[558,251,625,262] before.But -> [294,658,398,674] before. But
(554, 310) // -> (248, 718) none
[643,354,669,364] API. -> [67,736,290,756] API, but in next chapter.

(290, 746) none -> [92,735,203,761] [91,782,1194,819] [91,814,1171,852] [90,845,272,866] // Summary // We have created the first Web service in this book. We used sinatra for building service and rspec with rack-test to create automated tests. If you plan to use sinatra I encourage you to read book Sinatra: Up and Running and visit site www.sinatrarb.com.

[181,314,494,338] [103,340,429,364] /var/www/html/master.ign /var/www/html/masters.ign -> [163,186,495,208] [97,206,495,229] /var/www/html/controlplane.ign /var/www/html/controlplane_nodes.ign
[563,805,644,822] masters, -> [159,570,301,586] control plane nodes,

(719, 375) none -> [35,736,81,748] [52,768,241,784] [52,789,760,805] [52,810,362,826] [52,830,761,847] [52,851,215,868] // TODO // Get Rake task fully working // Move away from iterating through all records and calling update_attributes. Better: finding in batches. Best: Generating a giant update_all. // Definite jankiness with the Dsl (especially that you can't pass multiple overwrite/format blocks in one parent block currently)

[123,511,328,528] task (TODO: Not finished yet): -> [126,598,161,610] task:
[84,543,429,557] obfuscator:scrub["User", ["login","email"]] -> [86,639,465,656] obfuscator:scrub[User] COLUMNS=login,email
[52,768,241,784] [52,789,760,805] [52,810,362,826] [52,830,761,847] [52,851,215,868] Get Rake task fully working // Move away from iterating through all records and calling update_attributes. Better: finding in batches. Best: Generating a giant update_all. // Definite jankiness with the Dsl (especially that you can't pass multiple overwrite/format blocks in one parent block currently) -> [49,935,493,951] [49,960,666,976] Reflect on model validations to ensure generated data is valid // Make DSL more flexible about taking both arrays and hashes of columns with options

» Task instructions: How many lines of the entries contain "masters"? Answer with a number alone.

» Task answer: 2